Zwei Straßen weiter, als die fröhliche junge Familie an dem Getränkeladen vorbeikam, blieben die Jungen stehen, doch die Eltern zogen sie weiter, als hätten sie ihre sehnsüchtigen Blicke nicht bemerkt. Erst vor dem Fotoatelier machte Song Fanping halt und erklärte vergnügt, jetzt würden sie ein Familienfoto machen lassen - er hatte völlig vergessen, wie verbeult sein Gesicht war. Li Lan rief ihm nach, sie könnten das doch auf später verschieben, aber er stand schon in dem Laden und forderte sie durch die Schaufensterscheibe mit energischer Geste auf, mit den Kindern endlich auch hereinzukommen. Vergeblich, denn sie rührte sich nicht von der Stelle.
Song Fanping hatte inzwischen dem Fotografen erklärt, dass er sich und seine Familie ablichten lassen wolle. Erst als der Mann ihn entgeistert anstarrte, dämmerte auch ihm, dass dies vielleicht nicht der geeignete Tag für ein Familienfoto war. Den Kopf prüfend zur Seite geneigt, musterte er sein Gesicht in dem Spiegel, der in dem Atelier hing, und sagte dann zu dem Fotografen: »Na gut, heute also doch nicht. Meine Frau meint, wir sollten es auf später verschieben.«
Dieses kleine Erlebnis hatte ihn so belustigt, dass sich erst Li Lan und dann auch die Kinder von seiner Fröhlichkeit anstecken ließen. Allerdings hatten die Jungen keine Ahnung, worüber sie eigentlich lachten.

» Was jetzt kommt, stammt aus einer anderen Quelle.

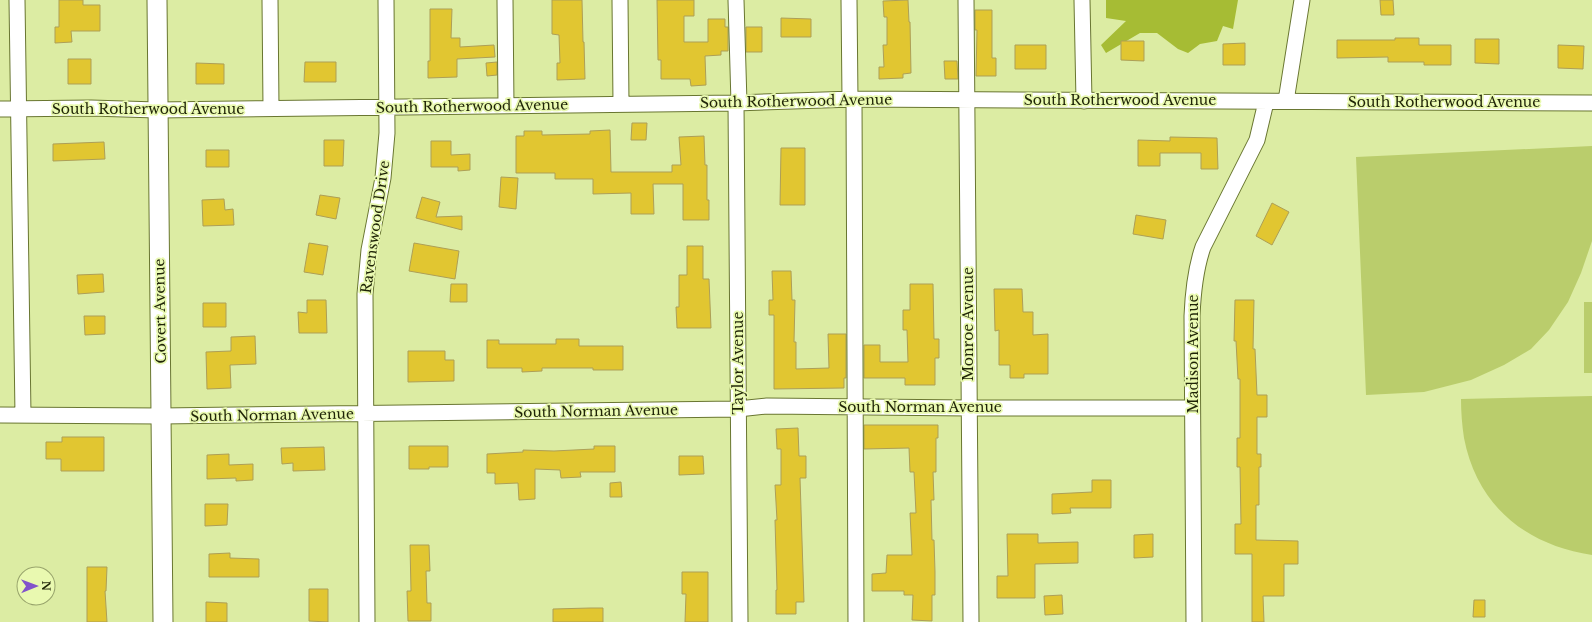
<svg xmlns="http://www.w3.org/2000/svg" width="1592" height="622" font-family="'Libre Baskerville',serif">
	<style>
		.green { fill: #bacd6c }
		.forest { fill: #a6bc34 }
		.building { fill: #e1c631; stroke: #ad9f57 }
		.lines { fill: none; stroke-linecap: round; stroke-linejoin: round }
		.minor-casing { stroke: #697631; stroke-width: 17 }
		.major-casing { stroke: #697631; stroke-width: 21 }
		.minor { stroke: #fff; stroke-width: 15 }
		.major { stroke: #fff; stroke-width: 19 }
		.labels { text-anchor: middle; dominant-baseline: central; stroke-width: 3.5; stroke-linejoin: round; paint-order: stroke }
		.street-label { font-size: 14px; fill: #1f2407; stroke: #e9f9b0 }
	</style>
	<rect width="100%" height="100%" fill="#dceca3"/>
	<!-- green -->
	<path class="green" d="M 1592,146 L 1592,241 L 1581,273 L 1568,302 L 1549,330 L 1531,349 L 1504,365 L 1471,380 L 1424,392 L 1366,395 L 1356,157 Z
		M 1584,302 L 1592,302 L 1592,373 L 1584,373 Z
		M 1592,396 L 1592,555 C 1526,545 1477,506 1464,438 C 1462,425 1461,412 1461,399 Z"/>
	<!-- forest -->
	<path class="forest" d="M 1106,0 L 1238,0 L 1233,29 L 1223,26 L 1217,41 L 1200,44 L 1188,53 L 1178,49 L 1157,33 L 1140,33 L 1106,53 L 1101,45 L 1126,21 L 1106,18 Z"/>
	<!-- building -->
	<path class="building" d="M 59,0 L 83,0 L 83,5 L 100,5 L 100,31 L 71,31 L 72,42 L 55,43 L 55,27 L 59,27 Z
		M 552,0 L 582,0 L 583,42 L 584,42 L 585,79 L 557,80 L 557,63 L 560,63 L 559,35 L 552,34 Z
		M 657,0 L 694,0 L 694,16 L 684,16 L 684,42 L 708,42 L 708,19 L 725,19 L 725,27 L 728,27 L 728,51 L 721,51 L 721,55 L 705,56 L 706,85 L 691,86 L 690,79 L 661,79 L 661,60 L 658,60 Z
		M 908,0 L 909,22 L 910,22 L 911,73 L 903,74 L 903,78 L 879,79 L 879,67 L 884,67 L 883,45 L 887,45 L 887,17 L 884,17 L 883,1 Z
		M 1380,0 L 1393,0 L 1394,15 L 1381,15 Z
		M 430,9 L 452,9 L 451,38 L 460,38 L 460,47 L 494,45 L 495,57 L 457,59 L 457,77 L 428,78 L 428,61 L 430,61 Z
		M 975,10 L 992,10 L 992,58 L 996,58 L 996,76 L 976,76 L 977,30 L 975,30 Z
		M 781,18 L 811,19 L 811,37 L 781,37 Z
		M 746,27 L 762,27 L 762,52 L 746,52 Z
		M 1395,38 L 1419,38 L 1419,45 L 1451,45 L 1451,65 L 1424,65 L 1424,62 L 1388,62 L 1388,57 L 1337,58 L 1337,40 L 1395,40 Z
		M 1475,39 L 1499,39 L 1499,64 L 1475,63 Z
		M 1121,41 L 1144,41 L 1144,61 L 1121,60 Z
		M 1245,43 L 1245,65 L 1223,65 L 1223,44 Z
		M 1015,45 L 1046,45 L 1046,69 L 1015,69 Z
		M 1558,45 L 1584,46 L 1583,69 L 1558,68 Z
		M 68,59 L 91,59 L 91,84 L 68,84 Z
		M 944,61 L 957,61 L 958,79 L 945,79 Z
		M 305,62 L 336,62 L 336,82 L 304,82 Z
		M 497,62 L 497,75 L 487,76 L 486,63 Z
		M 196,63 L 224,64 L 224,84 L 196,84 Z
		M 632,123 L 647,123 L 646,140 L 631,140 Z
		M 610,130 L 611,172 L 672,172 L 672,165 L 681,165 L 679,137 L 704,136 L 705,165 L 707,165 L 707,200 L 709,200 L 709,220 L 683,220 L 683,184 L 653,184 L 654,214 L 631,214 L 631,193 L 593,194 L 593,179 L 555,179 L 555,173 L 516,173 L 516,136 L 524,136 L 524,131 L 542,131 L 542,135 L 590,134 L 590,131 Z
		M 1170,137 L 1217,138 L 1218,169 L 1201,169 L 1201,153 L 1160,153 L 1160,166 L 1138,166 L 1138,140 L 1170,141 Z
		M 324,140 L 344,140 L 343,166 L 324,166 Z
		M 431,141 L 451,141 L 451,155 L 470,154 L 470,170 L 458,171 L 458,167 L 431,167 Z
		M 104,142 L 105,159 L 53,161 L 53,144 Z
		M 781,148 L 805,148 L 805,205 L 780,205 Z
		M 206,150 L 229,150 L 229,167 L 206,167 Z
		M 501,177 L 518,178 L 516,209 L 499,207 Z
		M 320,195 L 340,198 L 336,219 L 316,215 Z
		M 422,197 L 440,202 L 436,217 L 462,216 L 462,230 L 416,218 Z
		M 224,199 L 225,210 L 233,209 L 234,225 L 203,226 L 202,200 Z
		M 1272,203 L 1289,212 L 1272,245 L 1256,236 Z
		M 1136,215 L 1166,220 L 1163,239 L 1133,234 Z
		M 309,243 L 328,246 L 323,275 L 304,272 Z
		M 414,243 L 459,251 L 455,279 L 409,271 Z
		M 687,246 L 703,246 L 703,279 L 709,279 L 711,328 L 677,328 L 676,307 L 679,307 L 679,275 L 687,275 Z
		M 772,271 L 791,271 L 792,300 L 795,300 L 794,342 L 796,342 L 796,369 L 829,368 L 828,334 L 846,334 L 846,378 L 844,378 L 844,388 L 774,389 L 774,315 L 769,315 L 769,300 L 773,300 Z
		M 103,274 L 104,292 L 78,294 L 77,275 Z
		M 451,284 L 467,284 L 467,302 L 450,302 Z
		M 910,284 L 933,284 L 934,339 L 939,339 L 939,358 L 935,358 L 935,385 L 905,385 L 905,378 L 864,378 L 864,345 L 880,345 L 880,362 L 908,362 L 907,330 L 903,330 L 903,310 L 910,310 Z
		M 994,289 L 1022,289 L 1023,312 L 1033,312 L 1033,335 L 1048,334 L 1048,374 L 1024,374 L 1024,378 L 1010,378 L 1010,365 L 999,365 L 999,330 L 995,331 Z
		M 307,300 L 326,300 L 327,333 L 299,333 L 298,312 L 307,313 Z
		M 1235,300 L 1254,300 L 1253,349 L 1255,349 L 1257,395 L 1267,395 L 1267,417 L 1257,417 L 1257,454 L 1261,454 L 1261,467 L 1259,467 L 1259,505 L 1256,505 L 1256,540 L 1298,541 L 1298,564 L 1284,564 L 1284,596 L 1263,596 L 1264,622 L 1252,622 L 1252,554 L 1235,554 L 1235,524 L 1241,524 L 1240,467 L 1237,467 L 1237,438 L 1240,438 L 1240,379 L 1238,379 L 1236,341 L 1234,341 Z
		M 203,303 L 226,303 L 226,327 L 203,327 Z
		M 84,316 L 105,316 L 105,334 L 85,335 Z
		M 255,336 L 256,364 L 230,365 L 231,388 L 207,389 L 206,352 L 231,351 L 231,337 Z
		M 556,339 L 579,339 L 579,346 L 623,346 L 623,370 L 593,370 L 593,368 L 542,368 L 542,371 L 522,372 L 522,368 L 487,368 L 487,340 L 499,340 L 499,344 L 556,344 Z
		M 408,351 L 445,351 L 445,360 L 454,360 L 454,381 L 408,382 Z
		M 864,425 L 938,425 L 938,438 L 936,438 L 936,472 L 933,472 L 934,500 L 931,500 L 932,540 L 934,540 L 935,572 L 935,595 L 932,595 L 932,621 L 912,620 L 913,595 L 904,595 L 904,591 L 872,591 L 872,574 L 886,573 L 887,555 L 912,555 L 910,513 L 916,513 L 914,472 L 910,472 L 909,448 L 864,449 Z
		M 798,428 L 799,456 L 806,456 L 806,478 L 800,478 L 804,602 L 796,602 L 796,614 L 776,614 L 776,590 L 777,590 L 775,520 L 777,520 L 775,485 L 781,485 L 781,449 L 777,449 L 776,429 Z
		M 62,437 L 104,437 L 104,471 L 61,471 L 61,459 L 46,459 L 46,442 L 62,442 Z
		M 409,446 L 448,446 L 448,467 L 429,467 L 429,469 L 409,469 Z
		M 594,446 L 615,446 L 615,472 L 580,472 L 581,477 L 561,478 L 560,470 L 535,469 L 535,499 L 519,500 L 518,483 L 495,484 L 495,473 L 487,473 L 487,454 L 523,452 L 523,450 L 554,451 L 594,449 Z
		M 324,447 L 325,470 L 293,471 L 293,463 L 282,464 L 281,448 Z
		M 229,454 L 229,465 L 253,464 L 253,480 L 236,481 L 236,478 L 207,479 L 207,455 Z
		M 679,456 L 703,456 L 704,474 L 679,475 Z
		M 1092,480 L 1111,480 L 1111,508 L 1070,508 L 1071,513 L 1052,514 L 1052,494 L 1092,492 Z
		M 621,482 L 622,497 L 610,497 L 610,483 Z
		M 205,504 L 228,504 L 227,525 L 205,526 Z
		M 1007,534 L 1038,534 L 1038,543 L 1078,542 L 1078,563 L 1035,564 L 1035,598 L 997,598 L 997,576 L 1008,576 Z
		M 1153,534 L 1153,557 L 1134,558 L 1134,535 Z
		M 410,545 L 429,545 L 430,571 L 426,571 L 427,603 L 431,603 L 431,621 L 408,621 L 407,591 L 411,591 Z
		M 230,553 L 230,558 L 259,559 L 259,577 L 209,577 L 209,554 Z
		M 87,567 L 107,567 L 106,591 L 105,591 L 107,622 L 87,622 Z
		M 682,572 L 708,572 L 708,622 L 685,622 L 686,594 L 682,594 Z
		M 309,589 L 328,589 L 328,622 L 309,621 Z
		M 1062,595 L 1063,614 L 1045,615 L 1044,596 Z
		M 1474,600 L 1485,600 L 1485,617 L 1473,617 Z
		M 206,602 L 227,603 L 227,622 L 206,622 Z
		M 590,608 L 603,608 L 603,622 L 553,622 L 553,609 Z"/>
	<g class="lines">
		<defs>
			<path id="minor" d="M 17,0 L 23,415
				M 270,0 L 271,108
				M 505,0 L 506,106
				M 620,0 L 621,104
				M 736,0 L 739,103
				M 849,0 L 850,99
				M 966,0 L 971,622
				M 1082,0 L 1084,101
				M 854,99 L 856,622
				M 1286,101 L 1302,0
				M 736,103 L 740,622
				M 0,109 L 91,108 L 157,110 L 736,103 L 854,99 L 1592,103
				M 0,415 L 161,416 L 738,409 L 767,406 L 969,408 L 1192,408
				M 367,622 L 365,294 L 369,250 L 383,178 L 387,133 L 386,0
				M 1194,622 L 1192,316 C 1193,292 1195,270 1203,247 L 1257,140 L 1266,102"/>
			<path id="major" d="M 157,0 L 163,622"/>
		</defs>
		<!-- minor casing -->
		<use href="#minor" class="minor-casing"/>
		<!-- major casing -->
		<use href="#major" class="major-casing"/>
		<!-- minor -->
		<use href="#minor" class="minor"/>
		<!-- major -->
		<use href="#major" class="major"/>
	</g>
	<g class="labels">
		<!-- street labels -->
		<g class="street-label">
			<text x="1120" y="100">South Rotherwood Avenue</text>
			<text transform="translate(796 101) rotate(-1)">South Rotherwood Avenue</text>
			<text x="1444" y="102">South Rotherwood Avenue</text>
			<text transform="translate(472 106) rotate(-1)">South Rotherwood Avenue</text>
			<text x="148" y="109">South Rotherwood Avenue</text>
			<text transform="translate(375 227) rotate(-82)">Ravenswood Drive</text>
			<text transform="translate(160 311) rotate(-91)">Covert Avenue</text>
			<text transform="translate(968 324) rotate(-90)">Monroe Avenue</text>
			<text transform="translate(1193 354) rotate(-90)">Madison Avenue</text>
			<text transform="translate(738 363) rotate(-90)">Taylor Avenue</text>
			<text x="920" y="407">South Norman Avenue</text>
			<text transform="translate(596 411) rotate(-1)">South Norman Avenue</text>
			<text transform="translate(272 415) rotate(-1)">South Norman Avenue</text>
		</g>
	</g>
	<!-- north arrow -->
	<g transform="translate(36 586) rotate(89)"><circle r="19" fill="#e9f9b0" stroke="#98a46c"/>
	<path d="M0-3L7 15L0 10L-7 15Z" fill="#8253cb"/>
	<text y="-6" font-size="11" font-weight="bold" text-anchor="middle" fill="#1f2407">N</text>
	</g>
</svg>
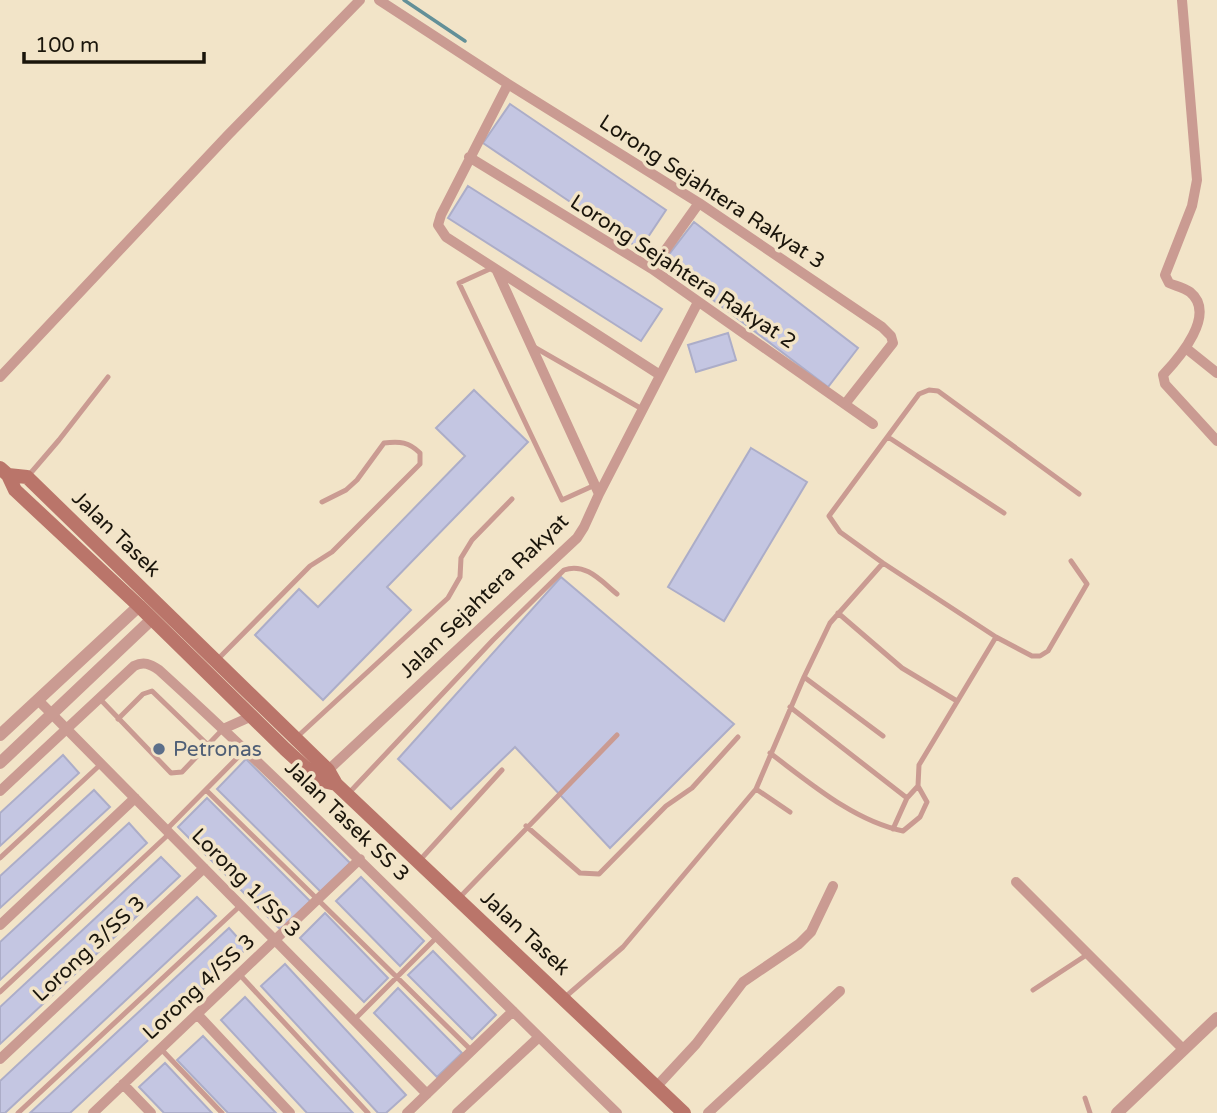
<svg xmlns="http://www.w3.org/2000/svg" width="1217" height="1113" font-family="'Varela Round',sans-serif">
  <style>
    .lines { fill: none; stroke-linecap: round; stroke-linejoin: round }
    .stream { stroke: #639098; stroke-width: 3.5 }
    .building { fill: #c4c6e2; stroke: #acadc8; stroke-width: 2 }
    .service { stroke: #ca9b92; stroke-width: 5 }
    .minor { stroke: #ca9b92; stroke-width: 10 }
    .tertiary { stroke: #ca9b92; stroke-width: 12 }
    .secondary { stroke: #ba756a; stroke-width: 14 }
    .service-dot { fill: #5c6f8a; stroke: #f2e4c8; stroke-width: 2.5 }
    .labels { text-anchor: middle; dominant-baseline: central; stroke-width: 7; stroke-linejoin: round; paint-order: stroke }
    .street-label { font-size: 21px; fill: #1a150b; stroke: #f2e4c8 }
    .service-label { font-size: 21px; fill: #4e5e75; stroke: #f2e4c8; text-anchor: start }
  </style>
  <rect width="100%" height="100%" fill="#f2e4c8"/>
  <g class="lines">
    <path class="stream" d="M404,0L465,41"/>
  </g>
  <path class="building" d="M510,104L666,210L640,249L483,143Z
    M468,186L662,309L641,341L448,218Z
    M694,222L858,348L828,387L663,262Z
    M728,333L736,360L696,372L688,345Z
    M474,390L528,442L387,587L411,610L323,700L255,635L299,589L318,607L465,456L436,428Z
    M751,448L807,482L724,621L668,587Z
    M561,577L734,724L610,848L515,747L451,809L398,759Z
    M63,755L79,773L0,846V813Z
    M246,759L350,863L321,892L217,789Z
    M94,790L110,807L0,908V876Z
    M207,798L311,902L282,931L178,827Z
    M129,823L147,843L0,980V942Z
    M161,857L180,876L0,1044V1007Z
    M361,877L424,941L400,966L336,901Z
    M197,897L216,916L5,1113H0V1081Z
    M325,913L388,978L364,1002L300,938Z
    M229,928L247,948L70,1113H30Z
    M433,951L496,1015L472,1039L408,975Z
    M285,964L406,1095L386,1113H378L261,986Z
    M398,988L462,1053L437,1077L374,1013Z
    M245,997L353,1113H307L221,1020Z
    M203,1036L276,1113H228L177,1060Z
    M165,1063L212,1113H164L139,1087Z"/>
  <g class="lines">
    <path class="service" d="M492,268L459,283L562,500L595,485
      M534,347L642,409
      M888,437L1004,513
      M29,475L59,440L108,377
      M1071,561L1087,584L1048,651L1040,656H1032L996,637L883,563L840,532L829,516L919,394L929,390L938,391L1079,494
      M838,613L902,668L957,701
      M217,660L310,566L332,552L420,464V453C409,442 400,441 384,443L357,480L346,490L322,502
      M804,677L883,736
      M99,698L171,773L182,772L223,729
      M790,707L907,798
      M118,719L143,694L152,691L208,745
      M297,737L448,598L460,577L461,558L472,540L512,499
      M770,753C810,783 854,821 903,831L920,817L927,802L918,786L919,765L996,637
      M756,789L790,812
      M206,790L472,1051
      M348,794L493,640L564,570C586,562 602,582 617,594
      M526,826L580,873L599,874L666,806L692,788L738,737
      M893,829L907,798L918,786
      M166,830L245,750
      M0,858L101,764
      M420,860L502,770
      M460,897L617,735
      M240,975L368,1113
      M1033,990L1088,954
      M0,992L170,833
      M564,998L623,947L756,789L804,677L830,623L883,563
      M354,1020L438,936
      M161,1049L222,1113
      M1085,1098L1090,1113
      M18,1113L241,905"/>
    <path class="minor" d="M379,0L508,84L699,203L882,327L891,336L893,343L845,404
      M1182,0L1197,180L1192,206L1165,275L1169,283C1176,286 1184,288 1190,292C1217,314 1180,357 1163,375L1165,384L1217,441
      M508,84L441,215L438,225L446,237L660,375
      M469,157L652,269L873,424
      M652,269L699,203
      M497,271L599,494
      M1187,349L1217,373
      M0,377L228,135L360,0
      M38,700L427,1094
      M223,729L250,717
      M324,774L577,538L584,527L599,494L698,302
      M0,791L134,666C144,661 150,664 159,670C316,813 464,965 617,1113
      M1016,882L1183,1049
      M0,925L135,798
      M198,1015L290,1113
      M0,1059L204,868
      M123,1084L151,1113
      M657,1086L696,1044L743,982L799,944L811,932L833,886
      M93,1113L360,859
      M407,1113L513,1011
      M457,1113L539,1037
      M708,1113L840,991"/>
    <path class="tertiary" d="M0,735L139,606
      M0,763L152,619
      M1117,1113L1217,1018"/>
    <path class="secondary" d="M0,468L8,475L15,490L139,606L285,749L319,780L336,784
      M8,475L27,477L328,770L336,784L684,1113"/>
  </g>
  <circle class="service-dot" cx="159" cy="749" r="7"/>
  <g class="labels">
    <g class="street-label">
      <text transform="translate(712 192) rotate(33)">Lorong Sejahtera Rakyat 3</text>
      <text transform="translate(683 272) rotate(33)">Lorong Sejahtera Rakyat 2</text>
      <text transform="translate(116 534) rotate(44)">Jalan Tasek</text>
      <text transform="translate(484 596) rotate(-44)">Jalan Sejahtera Rakyat</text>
      <text transform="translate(347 821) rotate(44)">Jalan Tasek SS 3</text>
      <text transform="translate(246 883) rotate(45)">Lorong 1/SS 3</text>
      <text transform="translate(525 933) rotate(43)">Jalan Tasek</text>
      <text transform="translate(89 949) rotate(-43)">Lorong 3/SS 3</text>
      <text transform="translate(199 987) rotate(-43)">Lorong 4/SS 3</text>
    </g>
    <g class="service-label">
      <text x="173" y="749">Petronas</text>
    </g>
  </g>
  <path d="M24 52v10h180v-10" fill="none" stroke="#1a150b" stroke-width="3.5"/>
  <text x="35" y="52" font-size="21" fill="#1a150b" stroke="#f2e4c8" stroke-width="5" paint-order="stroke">100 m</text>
</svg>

Li Lan befand sich seit ihrer Hochzeit mit Song Fanping in einem Zustand permanenter Hochstimmung. Nachdem ihr erster Mann in der Jauchegrube der öffentlichen Toilette ertrunken war und sie sich sieben Jahre lang mehr schlecht als recht allein durchschlagen musste, hatte sie sich etwas gehen lassen und ihr Haar in einem unordentlichen Dutt aufgesteckt. Jetzt aber war sie wieder dazu übergegangen, es zu einem Zopf zu flechten, wie sie es als junges Mädchen getan hatte noch dazu mit zwei roten Bändern an den Enden! Ihr Gesicht war plötzlich rosig geworden, als hätte sie eine Ginseng-Kur gemacht, ihre Migräne war wie weggeblasen, und statt der schmerzlichen Seufzer der vergangenen sieben Jahre vernahm man nun öfter einmal ein munteres Liedchen aus ihrem Munde. Auch ihr neuer Ehemann strotzte nur so vor Gesundheit und guter Laune. Wenn er mit energischen Schritten im Haus hin und her ging, klang das wie ein Trommelwirbel, und wenn er draußen an die Wand pinkelte, rauschte es wie ein Sturzbach.
Während ihrer Flitterwochen waren die beiden Wiederverheirateten unzertrennlich wie Leim und Lack und nutzten jede Gelegenheit, sich in das Hinterzimmer zurückzuziehen, nicht ohne die Tür fest hinter sich zuzumachen. Glatzkopf-Li und Song Gang im vorderen Zimmer versuchten, sich einen Reim auf die merkwürdigen Geräusche zu machen, die zu ihnen drangen. Bestimmt haben sich die Eltern da drin versteckt, um ungestört Karamellen Marke »Großer weißer Hase« aus der bewussten Tüte zu knuspern!, dachten die Kinder.